* _HOW TO COMPLETE THIS TASK_: Everything from the first line of the records to the line containing "Document page, 1500x1125 pixels.", inclusive, is to be extracted exactly, and nothing more.

* _GIVEN INFORMATION_:
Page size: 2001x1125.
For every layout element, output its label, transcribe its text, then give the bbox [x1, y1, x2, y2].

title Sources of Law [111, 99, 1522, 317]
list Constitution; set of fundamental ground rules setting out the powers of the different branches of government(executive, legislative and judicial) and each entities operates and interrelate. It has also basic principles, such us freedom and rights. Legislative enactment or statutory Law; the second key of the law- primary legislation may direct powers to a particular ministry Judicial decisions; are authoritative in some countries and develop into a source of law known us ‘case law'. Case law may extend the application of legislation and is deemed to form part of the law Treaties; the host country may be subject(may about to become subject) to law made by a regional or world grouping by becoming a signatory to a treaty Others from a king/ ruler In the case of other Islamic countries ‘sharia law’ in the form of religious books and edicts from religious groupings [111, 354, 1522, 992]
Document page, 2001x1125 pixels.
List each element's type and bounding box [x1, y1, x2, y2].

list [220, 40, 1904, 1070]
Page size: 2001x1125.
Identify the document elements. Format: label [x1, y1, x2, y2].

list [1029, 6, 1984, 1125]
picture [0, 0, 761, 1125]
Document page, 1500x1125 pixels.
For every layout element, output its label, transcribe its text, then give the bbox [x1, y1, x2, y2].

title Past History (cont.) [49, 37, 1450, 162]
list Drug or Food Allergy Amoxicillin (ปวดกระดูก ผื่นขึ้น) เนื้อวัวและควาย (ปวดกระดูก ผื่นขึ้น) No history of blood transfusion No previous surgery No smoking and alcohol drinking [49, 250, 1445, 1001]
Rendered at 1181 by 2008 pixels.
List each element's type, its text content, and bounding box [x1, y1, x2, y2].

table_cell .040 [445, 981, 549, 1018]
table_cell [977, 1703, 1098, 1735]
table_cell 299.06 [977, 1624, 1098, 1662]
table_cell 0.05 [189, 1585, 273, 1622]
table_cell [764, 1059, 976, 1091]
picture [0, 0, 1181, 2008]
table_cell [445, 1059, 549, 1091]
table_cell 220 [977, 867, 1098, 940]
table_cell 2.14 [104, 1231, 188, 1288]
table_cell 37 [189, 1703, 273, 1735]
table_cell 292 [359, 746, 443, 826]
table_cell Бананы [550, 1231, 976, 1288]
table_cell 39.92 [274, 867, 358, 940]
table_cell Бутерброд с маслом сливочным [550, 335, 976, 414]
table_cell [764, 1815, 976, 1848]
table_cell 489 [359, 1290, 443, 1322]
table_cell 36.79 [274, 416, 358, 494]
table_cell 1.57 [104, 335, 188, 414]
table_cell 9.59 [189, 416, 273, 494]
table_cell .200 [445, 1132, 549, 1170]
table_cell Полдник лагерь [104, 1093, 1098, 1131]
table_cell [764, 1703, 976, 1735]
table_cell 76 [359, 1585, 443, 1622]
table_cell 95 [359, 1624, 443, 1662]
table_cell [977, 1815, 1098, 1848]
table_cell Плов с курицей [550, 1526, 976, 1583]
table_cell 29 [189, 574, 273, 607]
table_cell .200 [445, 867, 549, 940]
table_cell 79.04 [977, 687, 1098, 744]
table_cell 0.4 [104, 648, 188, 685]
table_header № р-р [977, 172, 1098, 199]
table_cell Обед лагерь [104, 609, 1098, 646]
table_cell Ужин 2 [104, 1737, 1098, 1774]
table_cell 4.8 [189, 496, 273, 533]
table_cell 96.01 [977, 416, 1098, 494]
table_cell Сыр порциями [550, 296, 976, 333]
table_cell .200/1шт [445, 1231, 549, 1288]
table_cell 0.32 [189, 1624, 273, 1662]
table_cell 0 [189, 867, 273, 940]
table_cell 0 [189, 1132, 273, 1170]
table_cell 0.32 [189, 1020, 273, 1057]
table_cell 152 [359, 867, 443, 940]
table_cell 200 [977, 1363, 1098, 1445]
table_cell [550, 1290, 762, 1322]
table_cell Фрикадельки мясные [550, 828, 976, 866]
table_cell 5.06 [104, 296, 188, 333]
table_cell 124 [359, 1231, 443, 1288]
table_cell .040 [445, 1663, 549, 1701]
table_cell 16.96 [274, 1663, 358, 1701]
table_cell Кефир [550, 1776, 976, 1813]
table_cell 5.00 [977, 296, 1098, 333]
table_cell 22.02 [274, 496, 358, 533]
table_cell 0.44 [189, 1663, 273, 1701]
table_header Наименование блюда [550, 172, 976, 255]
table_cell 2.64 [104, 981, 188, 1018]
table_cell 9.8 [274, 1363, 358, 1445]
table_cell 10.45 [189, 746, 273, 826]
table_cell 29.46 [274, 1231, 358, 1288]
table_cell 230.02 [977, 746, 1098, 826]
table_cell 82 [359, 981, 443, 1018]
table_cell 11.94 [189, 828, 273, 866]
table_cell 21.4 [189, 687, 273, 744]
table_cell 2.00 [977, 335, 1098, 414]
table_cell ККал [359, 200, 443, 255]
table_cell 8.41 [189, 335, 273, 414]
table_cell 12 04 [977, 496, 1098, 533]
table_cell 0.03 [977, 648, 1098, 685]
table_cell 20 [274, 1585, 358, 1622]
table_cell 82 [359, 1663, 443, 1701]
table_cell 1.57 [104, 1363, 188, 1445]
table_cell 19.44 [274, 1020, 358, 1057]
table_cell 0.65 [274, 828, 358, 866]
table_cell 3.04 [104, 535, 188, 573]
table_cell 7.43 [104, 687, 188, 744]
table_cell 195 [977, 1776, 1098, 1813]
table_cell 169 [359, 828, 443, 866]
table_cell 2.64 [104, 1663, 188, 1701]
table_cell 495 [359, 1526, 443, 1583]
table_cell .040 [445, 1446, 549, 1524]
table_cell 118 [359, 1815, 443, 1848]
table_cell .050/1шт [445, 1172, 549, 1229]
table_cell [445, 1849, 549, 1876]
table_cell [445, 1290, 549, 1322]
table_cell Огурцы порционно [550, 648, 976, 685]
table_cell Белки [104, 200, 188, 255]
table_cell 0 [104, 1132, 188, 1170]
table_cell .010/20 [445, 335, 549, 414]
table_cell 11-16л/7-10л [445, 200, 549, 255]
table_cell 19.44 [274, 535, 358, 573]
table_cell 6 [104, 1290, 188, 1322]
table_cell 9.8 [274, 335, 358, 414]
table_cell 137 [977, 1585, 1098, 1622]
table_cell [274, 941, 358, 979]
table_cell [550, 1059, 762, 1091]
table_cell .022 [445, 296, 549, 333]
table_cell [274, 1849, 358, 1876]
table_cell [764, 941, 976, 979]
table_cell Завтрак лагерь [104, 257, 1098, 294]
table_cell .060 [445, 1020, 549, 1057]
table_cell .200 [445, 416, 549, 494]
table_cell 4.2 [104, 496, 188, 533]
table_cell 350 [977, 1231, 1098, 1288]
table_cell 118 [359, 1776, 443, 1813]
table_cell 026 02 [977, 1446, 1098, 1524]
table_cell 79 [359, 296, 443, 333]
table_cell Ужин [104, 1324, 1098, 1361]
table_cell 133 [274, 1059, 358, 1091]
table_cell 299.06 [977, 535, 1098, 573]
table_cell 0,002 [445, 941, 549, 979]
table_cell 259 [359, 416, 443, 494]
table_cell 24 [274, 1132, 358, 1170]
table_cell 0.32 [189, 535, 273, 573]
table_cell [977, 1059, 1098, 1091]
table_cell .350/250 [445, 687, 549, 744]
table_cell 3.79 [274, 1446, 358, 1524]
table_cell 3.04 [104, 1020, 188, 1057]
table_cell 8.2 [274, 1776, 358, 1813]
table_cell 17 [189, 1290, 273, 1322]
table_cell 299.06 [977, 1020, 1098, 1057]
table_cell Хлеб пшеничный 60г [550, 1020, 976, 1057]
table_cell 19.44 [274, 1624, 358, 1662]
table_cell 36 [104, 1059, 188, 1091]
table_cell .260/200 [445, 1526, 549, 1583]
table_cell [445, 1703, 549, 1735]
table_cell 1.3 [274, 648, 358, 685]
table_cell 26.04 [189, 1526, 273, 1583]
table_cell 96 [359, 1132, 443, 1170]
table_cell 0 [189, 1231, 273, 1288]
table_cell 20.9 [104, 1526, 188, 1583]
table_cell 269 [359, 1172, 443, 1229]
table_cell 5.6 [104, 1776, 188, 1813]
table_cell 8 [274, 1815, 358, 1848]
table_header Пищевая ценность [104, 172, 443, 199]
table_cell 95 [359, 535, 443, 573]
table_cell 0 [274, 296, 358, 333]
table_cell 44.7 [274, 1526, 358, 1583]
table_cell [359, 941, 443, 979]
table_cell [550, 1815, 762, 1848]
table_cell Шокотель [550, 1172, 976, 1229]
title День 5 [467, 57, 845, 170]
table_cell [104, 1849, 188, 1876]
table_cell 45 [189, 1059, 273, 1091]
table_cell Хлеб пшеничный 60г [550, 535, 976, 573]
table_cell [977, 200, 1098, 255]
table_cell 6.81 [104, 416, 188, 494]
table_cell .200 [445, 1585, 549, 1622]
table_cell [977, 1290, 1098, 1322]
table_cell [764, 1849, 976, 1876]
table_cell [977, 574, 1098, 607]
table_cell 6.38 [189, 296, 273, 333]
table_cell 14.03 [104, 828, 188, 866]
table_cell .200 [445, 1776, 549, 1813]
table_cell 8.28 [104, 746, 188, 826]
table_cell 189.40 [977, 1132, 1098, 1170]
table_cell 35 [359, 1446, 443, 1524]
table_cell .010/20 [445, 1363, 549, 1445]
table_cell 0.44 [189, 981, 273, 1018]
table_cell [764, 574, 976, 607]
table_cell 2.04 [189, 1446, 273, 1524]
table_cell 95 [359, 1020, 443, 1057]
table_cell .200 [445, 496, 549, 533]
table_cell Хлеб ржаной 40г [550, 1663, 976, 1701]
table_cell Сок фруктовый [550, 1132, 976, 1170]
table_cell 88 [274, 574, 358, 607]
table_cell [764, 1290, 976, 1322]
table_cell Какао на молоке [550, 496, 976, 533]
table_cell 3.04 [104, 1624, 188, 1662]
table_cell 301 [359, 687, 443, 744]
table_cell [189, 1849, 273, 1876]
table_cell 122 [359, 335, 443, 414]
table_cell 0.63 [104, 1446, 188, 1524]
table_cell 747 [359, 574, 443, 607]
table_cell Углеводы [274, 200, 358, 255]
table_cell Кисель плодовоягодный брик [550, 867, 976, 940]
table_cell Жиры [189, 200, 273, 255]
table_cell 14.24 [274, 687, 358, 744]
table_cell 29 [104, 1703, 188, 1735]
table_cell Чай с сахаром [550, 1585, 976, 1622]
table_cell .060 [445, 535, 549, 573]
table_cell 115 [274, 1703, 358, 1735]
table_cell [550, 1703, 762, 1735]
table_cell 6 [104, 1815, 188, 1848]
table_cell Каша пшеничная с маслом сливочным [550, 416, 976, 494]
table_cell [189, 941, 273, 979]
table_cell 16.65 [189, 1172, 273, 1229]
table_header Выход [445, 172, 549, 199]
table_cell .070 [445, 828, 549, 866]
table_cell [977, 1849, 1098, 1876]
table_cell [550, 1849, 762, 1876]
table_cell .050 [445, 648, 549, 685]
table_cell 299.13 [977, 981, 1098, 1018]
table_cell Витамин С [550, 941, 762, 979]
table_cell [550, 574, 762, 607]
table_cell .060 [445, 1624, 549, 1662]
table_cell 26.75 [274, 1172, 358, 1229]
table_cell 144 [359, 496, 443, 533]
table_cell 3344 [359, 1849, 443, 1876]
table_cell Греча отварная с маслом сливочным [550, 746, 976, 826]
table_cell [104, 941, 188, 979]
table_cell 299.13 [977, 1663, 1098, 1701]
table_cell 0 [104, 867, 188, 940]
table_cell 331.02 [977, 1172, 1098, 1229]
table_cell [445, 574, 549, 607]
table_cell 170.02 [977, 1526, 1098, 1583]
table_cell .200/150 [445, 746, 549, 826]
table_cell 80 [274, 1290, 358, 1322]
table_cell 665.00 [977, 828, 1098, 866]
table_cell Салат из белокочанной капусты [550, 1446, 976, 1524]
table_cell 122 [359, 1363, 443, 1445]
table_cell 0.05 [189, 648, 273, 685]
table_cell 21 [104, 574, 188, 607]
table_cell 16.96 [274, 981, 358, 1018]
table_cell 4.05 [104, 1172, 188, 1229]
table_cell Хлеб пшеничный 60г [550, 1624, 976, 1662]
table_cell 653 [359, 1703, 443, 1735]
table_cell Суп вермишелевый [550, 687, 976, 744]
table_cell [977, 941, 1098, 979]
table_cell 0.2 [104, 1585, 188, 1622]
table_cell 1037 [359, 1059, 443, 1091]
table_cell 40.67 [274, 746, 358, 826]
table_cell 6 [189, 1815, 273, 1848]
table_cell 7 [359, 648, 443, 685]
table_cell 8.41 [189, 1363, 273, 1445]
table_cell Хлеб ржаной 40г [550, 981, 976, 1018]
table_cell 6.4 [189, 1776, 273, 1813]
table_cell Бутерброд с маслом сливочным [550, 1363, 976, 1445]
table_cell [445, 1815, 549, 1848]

* _FINISHED EXERCISE_:
Page size: 2001x1125.
For every layout element, output its label, transcribe its text, then give the bbox [x1, y1, x2, y2].

title Sources of Law [111, 99, 1522, 317]
list Constitution; set of fundamental ground rules setting out the powers of the different branches of government(executive, legislative and judicial) and each entities operates and interrelate. It has also basic principles, such us freedom and rights. Legislative enactment or statutory Law; the second key of the law- primary legislation may direct powers to a particular ministry Judicial decisions; are authoritative in some countries and develop into a source of law known us ‘case law'. Case law may extend the application of legislation and is deemed to form part of the law Treaties; the host country may be subject(may about to become subject) to law made by a regional or world grouping by becoming a signatory to a treaty Others from a king/ ruler In the case of other Islamic countries ‘sharia law’ in the form of religious books and edicts from religious groupings [111, 354, 1522, 992]
Document page, 2001x1125 pixels.
List each element's type and bounding box [x1, y1, x2, y2].

list [220, 40, 1904, 1070]
Page size: 2001x1125.
Identify the document elements. Format: label [x1, y1, x2, y2].

list [1029, 6, 1984, 1125]
picture [0, 0, 761, 1125]
Document page, 1500x1125 pixels.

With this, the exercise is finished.